Ryan Underwood wrote:

> On Fri, Apr 23, 2004 at 08:26:35PM +1000, Herbert Xu wrote:
>> Ryan Underwood <nemesis-lists@icequake.net> wrote:
>> >
>> >> Duh, of course the *definition* is software.  Any stream of bits is
>> >> software.
>> > 
>> > *Any* stream of bits?  I think that's going a bit far.  I think you are
>> > confusing the algorithm with the input.  The input is not software.  It
>> > cannot be executed on a machine.
>> Given any finite string of bits, you can construct a Turing machine in a
>> deterministic way and execute it.
> Are you going to be the one who constructs virtual machines that execute
> all of these arbitrary bits of data that we are currently referring to
> as "software"?

There is in fact a much better reason to think of them as programs.  There's
not much distinction between having a 'program' run by an 'interpreter' and
having 'data' interpreted by a 'program'.  We certainly consider programs
in interpreted languages like perl or python to be programs, not just
'data'.  But similarly, an ASCII file can be considered a 'program'
executed by the interpreter consisting of 'cat' plus your console.  An HTML
file is a 'program' interpreted by a web browser.  Et cetera.

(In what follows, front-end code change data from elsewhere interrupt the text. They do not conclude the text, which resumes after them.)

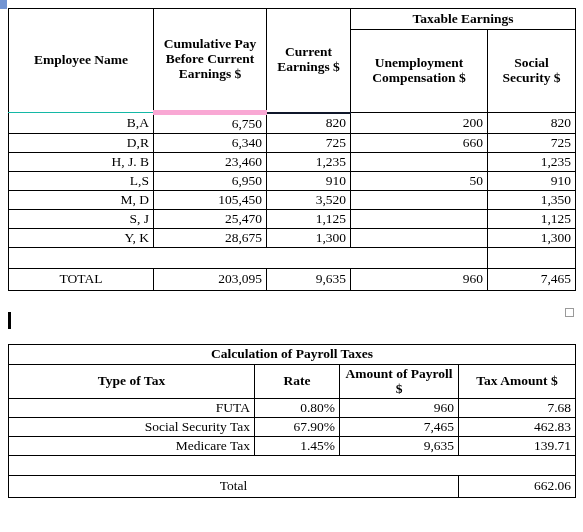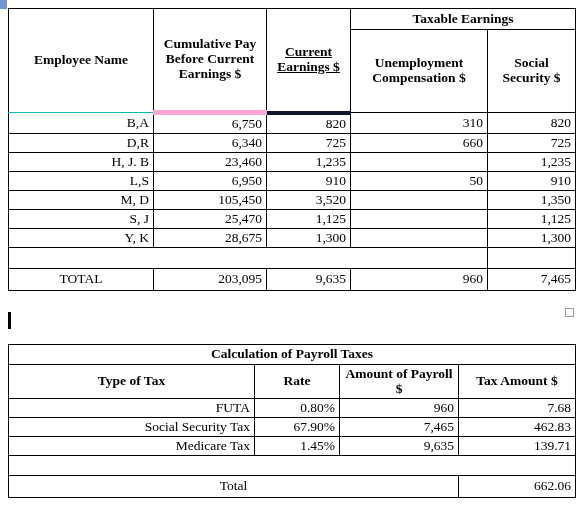--- a/index.html
+++ b/index.html
@@ -105,33 +105,33 @@
     <col style="width:145px">
     <col style="width:113px">
     <col style="width:84px">
     <col style="width:137px">
     <col style="width:88px">
   </colgroup>
   <tbody>
     <tr class="r-head">
       <td class="hdr nb-b" rowspan="2" style="border-bottom:1px solid #14b8a6;">Employee  Name</td>
       <td class="hdr" rowspan="2" style="border-bottom:5px solid #f9a8d4;">Cumulative Pay Before Current Earnings $</td>
-      <td class="hdr" rowspan="2" style="border-bottom:4px solid #0f172a;text-decoration:underline;">Current Earnings $</td>
+      <td class="hdr" rowspan="2" style="border-bottom:2px solid #0f172a;">Current Earnings $</td>
       <td class="hdr" colspan="2">Taxable Earnings</td>
     </tr>
     <tr class="r-head" style="height:82px">
       <td class="hdr" style="height:82px">Unemployment Compensation $</td>
       <td class="hdr" style="height:82px">Social Security $</td>
     </tr>
 
     <tr class="r-data">
       <td class="lbl">B,A</td>
       <td class="num">6,750</td>
       <td class="num">820</td>
-      <td class="num">310</td>
+      <td class="num">200</td>
       <td class="num">820</td>
     </tr>
     <tr class="r-data">
       <td class="lbl">D,R</td>
       <td class="num">6,340</td>
       <td class="num">725</td>
       <td class="num">660</td>
       <td class="num">725</td>
     </tr>
     <tr class="r-data">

> Should Debian be referring to supporting material as software, solely on
> the basis that a theoretical machine to execute that data *might* exist
> at some indeterminate point in the future?

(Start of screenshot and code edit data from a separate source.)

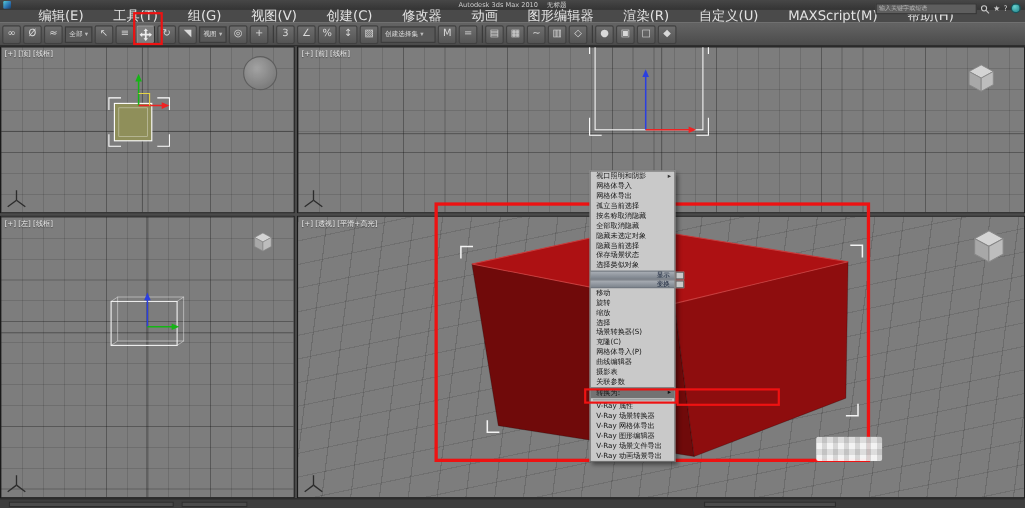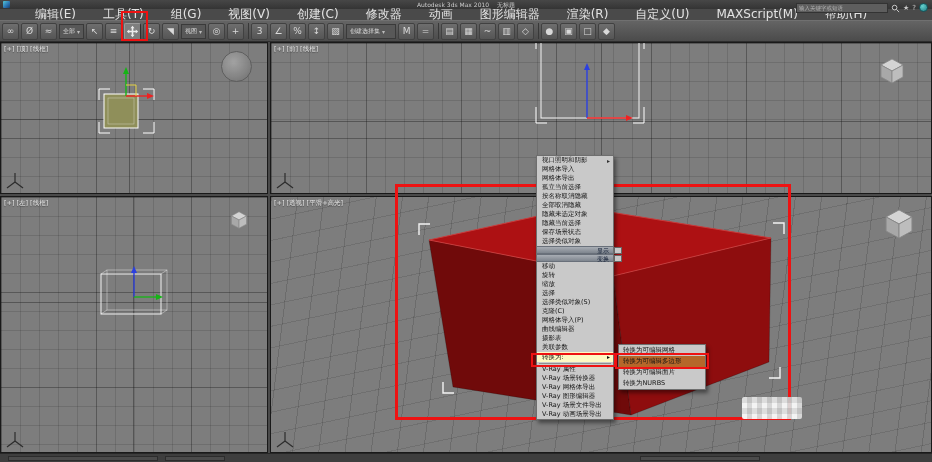--- a/index.html
+++ b/index.html
@@ -53,21 +53,21 @@
   .tripod { position:absolute; left:4px; bottom:3px; z-index:4; }
   .navdisc { position:absolute; left:220px; top:8px; width:31px; height:31px; border-radius:50%; border:1px solid #5c5c5c; background:radial-gradient(circle at 40% 35%, #a6a6a6, #6e6e6e); opacity:.92; z-index:4; }
   .viewcube { position:absolute; z-index:4; }
 
   
   .ctxmenu { position:absolute; left:536px; top:155px; width:78px; background:#c9c9c9; border:1px solid #6e6e6e; box-shadow:2px 3px 4px rgba(0,0,0,.45); z-index:10; }
   .menu-item { display:flex; justify-content:space-between; align-items:flex-start; height:9px; padding:0 3px 0 5px; font-size:6.5px; line-height:9px; color:#141414; white-space:nowrap; }
   .mi-arrow { font-size:6px; color:#333; }
   .quad-header { position:relative; height:8px; background:linear-gradient(#a8adb4,#7e858e); border-top:1px solid #69707a; border-bottom:1px solid #69707a; color:#101c33; font-size:6px; line-height:7px; text-align:right; padding-right:4px; }
   .quad-pin { position:absolute; right:-9px; top:0; width:8px; height:7px; background:#c9c9c9; border:1px solid #666; }
-  .menu-item.convert { height:10px; line-height:10px; background:#fef9c3; }
+  .menu-item.convert { height:10px; line-height:10px; background:#737373; }
   .menu-item.convert .mi-arrow { color:#111; }
   .menu-divider { height:1px; background:#909090; margin:1px 2px; }
 
   
   .submenu { position:absolute; left:618px; top:344px; width:88px; background:#c9c9c9; border:1px solid #6e6e6e; box-shadow:2px 3px 4px rgba(0,0,0,.45); z-index:11; }
   .submenu-item { height:11px; line-height:11px; font-size:6.5px; color:#141414; padding:0 4px; white-space:nowrap; }
   .submenu-item.hl { background:#b5672a; }
 
   
   .anno { position:absolute; border:2px solid #ee1212; pointer-events:none; }
@@ -358,21 +358,21 @@
         </div>
         <div class="menu-item">
           <span>缩放</span>
           <span class="mi-arrow"></span>
         </div>
         <div class="menu-item">
           <span>选择</span>
           <span class="mi-arrow"></span>
         </div>
         <div class="menu-item">
-          <span>选择类似对象(S)</span>
+          <span>场景转换器(S)</span>
           <span class="mi-arrow"></span>
         </div>
         <div class="menu-item">
           <span>克隆(C)</span>
           <span class="mi-arrow"></span>
         </div>
         <div class="menu-item">
           <span>网格体导入(P)</span>
           <span class="mi-arrow"></span>
         </div>
@@ -416,26 +416,20 @@
           <span>V-Ray 场景文件导出</span>
           <span class="mi-arrow"></span>
         </div>
         <div class="menu-item">
           <span>V-Ray 动画场景导出</span>
           <span class="mi-arrow"></span>
         </div>
       </div>
   </div>
 
-  <div class="submenu">
-    <div class="submenu-item">转换为可编辑网格</div>
-    <div class="submenu-item hl">转换为可编辑多边形</div>
-    <div class="submenu-item">转换为可编辑面片</div>
-    <div class="submenu-item">转换为NURBS</div>
-  </div>
 
   <div class="anno" id="anno-move"></div>
   <div class="anno" id="anno-vp"></div>
   <div class="anno" id="anno-convert"></div>
   <div class="anno" id="anno-sub"></div>
 
   <div class="watermark"></div>
   <div class="statusbar">
     <div class="sfield" style="left:8px;width:150px;"></div>
     <div class="sfield" style="left:165px;width:60px;"></div>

> Is an application not distributable by Debian if it does not include the
Not the difference between 'not distributable by Debian' and 'not
distributable as part of the Debian system'.  Something is 'distributable
by Debian' if it can be legally distributed in non-free.  That doesn't make
it distributable as 'part of Debian', in 'main'.

> source XML of a manual,
I certainly hope that to go in 'main', manuals will have to provide source
(preferred form for modification); otherwise, it's quite annoying to modify

> or the source EPS of an image file,
If it was created and modified in that form.

> or the
> source waveform of a mp3,
If it was managed and modified as a .wav, the way I would, the .wav would be
the required source, yes.  (Some people work directly with .mp3s, despite
the quality loss, for whatever reason.)

> etc etc, ad absurdum?  Where does the cutoff
Nuthin' absurd yet.

> of practicality between software and supporting materials end?
What practicality problem?

In the *binary* packages, you distribute the preferred form for installation
and general use.  In the *source* package, you distribute the preferred
form for modification.  People who aren't interested in modification don't
even download the source package.  People who are interested do.

There are none so blind as those who will not see.